Problem to solve:
Output the full listing below exactly as it reads, and skip anything that is a picture.
#### Data for the task
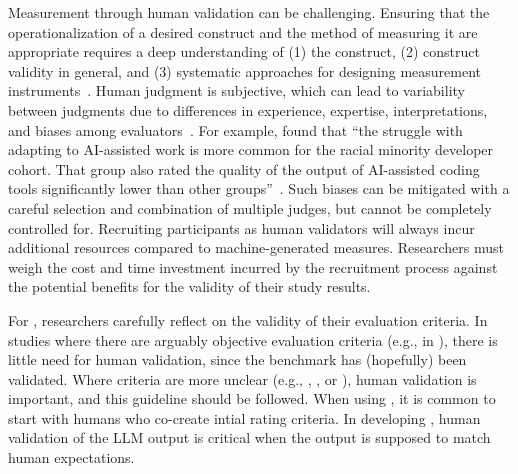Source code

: 
Measurement through human validation can be challenging.
Ensuring that the operationalization of a desired construct and the method of measuring it are appropriate requires a deep understanding of (1) the construct, (2) construct validity in general, and (3) systematic approaches for designing measurement instruments~\cite{DBLP:journals/tse/SjobergB23}.
Human judgment is subjective, which can lead to variability between judgments due to differences in experience, expertise, interpretations, and biases among evaluators~\cite{DBLP:journals/pacmhci/McDonaldSF19}.
For example, \citeauthor{hicks_lee_foster-marks_2025} found that \enquote{the struggle with adapting to AI-assisted work is more common for the racial minority developer cohort.
That group also rated the quality of the output of AI-assisted coding tools significantly lower than other groups}~\cite{hicks_lee_foster-marks_2025}.
Such biases can be mitigated with a careful selection and combination of multiple judges, but cannot be completely controlled for.
Recruiting participants as human validators will always incur additional resources compared to machine-generated measures.
Researchers must weigh the cost and time investment incurred by the recruitment process against the potential benefits for the validity of their study results.


For \llmusage, researchers \should carefully reflect on the validity of their evaluation criteria.
In studies where there are arguably objective evaluation criteria (e.g., in \benchmarkingtasks), there is little need for human validation, since the benchmark has (hopefully) been validated.
Where criteria are more unclear (e.g., \annotators, \subjects, or \synthesis), human validation is important, and this guideline should be followed.
When using \judges, it is common to start with humans who co-create intial rating criteria. 
In developing \newtools, human validation of the LLM output is critical when the output is supposed to match human expectations.

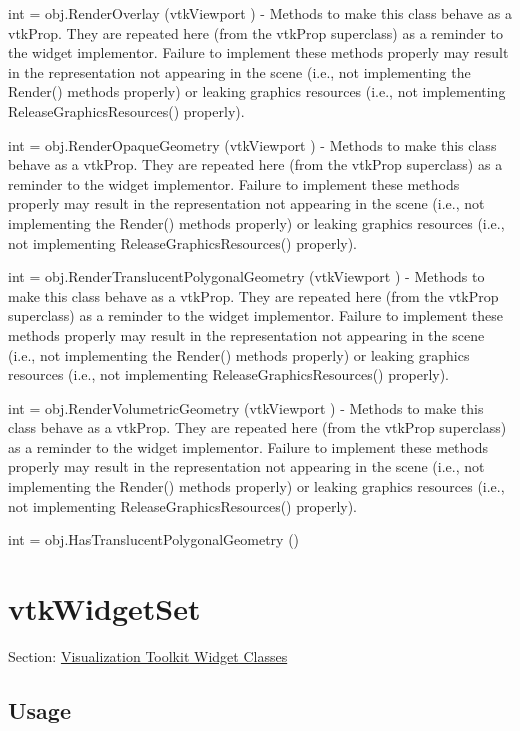 \begin{DoxyItemize}
\item {\ttfamily int = obj.\-Render\-Overlay (vtk\-Viewport )} -\/ Methods to make this class behave as a vtk\-Prop. They are repeated here (from the vtk\-Prop superclass) as a reminder to the widget implementor. Failure to implement these methods properly may result in the representation not appearing in the scene (i.\-e., not implementing the Render() methods properly) or leaking graphics resources (i.\-e., not implementing Release\-Graphics\-Resources() properly).  
\item {\ttfamily int = obj.\-Render\-Opaque\-Geometry (vtk\-Viewport )} -\/ Methods to make this class behave as a vtk\-Prop. They are repeated here (from the vtk\-Prop superclass) as a reminder to the widget implementor. Failure to implement these methods properly may result in the representation not appearing in the scene (i.\-e., not implementing the Render() methods properly) or leaking graphics resources (i.\-e., not implementing Release\-Graphics\-Resources() properly).  
\item {\ttfamily int = obj.\-Render\-Translucent\-Polygonal\-Geometry (vtk\-Viewport )} -\/ Methods to make this class behave as a vtk\-Prop. They are repeated here (from the vtk\-Prop superclass) as a reminder to the widget implementor. Failure to implement these methods properly may result in the representation not appearing in the scene (i.\-e., not implementing the Render() methods properly) or leaking graphics resources (i.\-e., not implementing Release\-Graphics\-Resources() properly).  
\item {\ttfamily int = obj.\-Render\-Volumetric\-Geometry (vtk\-Viewport )} -\/ Methods to make this class behave as a vtk\-Prop. They are repeated here (from the vtk\-Prop superclass) as a reminder to the widget implementor. Failure to implement these methods properly may result in the representation not appearing in the scene (i.\-e., not implementing the Render() methods properly) or leaking graphics resources (i.\-e., not implementing Release\-Graphics\-Resources() properly).  
\item {\ttfamily int = obj.\-Has\-Translucent\-Polygonal\-Geometry ()}  
\end{DoxyItemize}\hypertarget{vtkwidgets_vtkwidgetset}{}\section{vtk\-Widget\-Set}\label{vtkwidgets_vtkwidgetset}
Section\-: \hyperlink{sec_vtkwidgets}{Visualization Toolkit Widget Classes} \hypertarget{vtkwidgets_vtkxyplotwidget_Usage}{}\subsection{Usage}\label{vtkwidgets_vtkxyplotwidget_Usage}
########
Answer to this problem:
Source code

: 
Measurement through human validation can be challenging.
Ensuring that the operationalization of a desired construct and the method of measuring it are appropriate requires a deep understanding of (1) the construct, (2) construct validity in general, and (3) systematic approaches for designing measurement instruments~\cite{DBLP:journals/tse/SjobergB23}.
Human judgment is subjective, which can lead to variability between judgments due to differences in experience, expertise, interpretations, and biases among evaluators~\cite{DBLP:journals/pacmhci/McDonaldSF19}.
For example, \citeauthor{hicks_lee_foster-marks_2025} found that \enquote{the struggle with adapting to AI-assisted work is more common for the racial minority developer cohort.
That group also rated the quality of the output of AI-assisted coding tools significantly lower than other groups}~\cite{hicks_lee_foster-marks_2025}.
Such biases can be mitigated with a careful selection and combination of multiple judges, but cannot be completely controlled for.
Recruiting participants as human validators will always incur additional resources compared to machine-generated measures.
Researchers must weigh the cost and time investment incurred by the recruitment process against the potential benefits for the validity of their study results.


For \llmusage, researchers \should carefully reflect on the validity of their evaluation criteria.
In studies where there are arguably objective evaluation criteria (e.g., in \benchmarkingtasks), there is little need for human validation, since the benchmark has (hopefully) been validated.
Where criteria are more unclear (e.g., \annotators, \subjects, or \synthesis), human validation is important, and this guideline should be followed.
When using \judges, it is common to start with humans who co-create intial rating criteria. 
In developing \newtools, human validation of the LLM output is critical when the output is supposed to match human expectations.

 \begin{DoxyItemize}
\item {\ttfamily int = obj.\-Render\-Overlay (vtk\-Viewport )} -\/ Methods to make this class behave as a vtk\-Prop. They are repeated here (from the vtk\-Prop superclass) as a reminder to the widget implementor. Failure to implement these methods properly may result in the representation not appearing in the scene (i.\-e., not implementing the Render() methods properly) or leaking graphics resources (i.\-e., not implementing Release\-Graphics\-Resources() properly).  
\item {\ttfamily int = obj.\-Render\-Opaque\-Geometry (vtk\-Viewport )} -\/ Methods to make this class behave as a vtk\-Prop. They are repeated here (from the vtk\-Prop superclass) as a reminder to the widget implementor. Failure to implement these methods properly may result in the representation not appearing in the scene (i.\-e., not implementing the Render() methods properly) or leaking graphics resources (i.\-e., not implementing Release\-Graphics\-Resources() properly).  
\item {\ttfamily int = obj.\-Render\-Translucent\-Polygonal\-Geometry (vtk\-Viewport )} -\/ Methods to make this class behave as a vtk\-Prop. They are repeated here (from the vtk\-Prop superclass) as a reminder to the widget implementor. Failure to implement these methods properly may result in the representation not appearing in the scene (i.\-e., not implementing the Render() methods properly) or leaking graphics resources (i.\-e., not implementing Release\-Graphics\-Resources() properly).  
\item {\ttfamily int = obj.\-Render\-Volumetric\-Geometry (vtk\-Viewport )} -\/ Methods to make this class behave as a vtk\-Prop. They are repeated here (from the vtk\-Prop superclass) as a reminder to the widget implementor. Failure to implement these methods properly may result in the representation not appearing in the scene (i.\-e., not implementing the Render() methods properly) or leaking graphics resources (i.\-e., not implementing Release\-Graphics\-Resources() properly).  
\item {\ttfamily int = obj.\-Has\-Translucent\-Polygonal\-Geometry ()}  
\end{DoxyItemize}\hypertarget{vtkwidgets_vtkwidgetset}{}\section{vtk\-Widget\-Set}\label{vtkwidgets_vtkwidgetset}
Section\-: \hyperlink{sec_vtkwidgets}{Visualization Toolkit Widget Classes} \hypertarget{vtkwidgets_vtkxyplotwidget_Usage}{}\subsection{Usage}\label{vtkwidgets_vtkxyplotwidget_Usage}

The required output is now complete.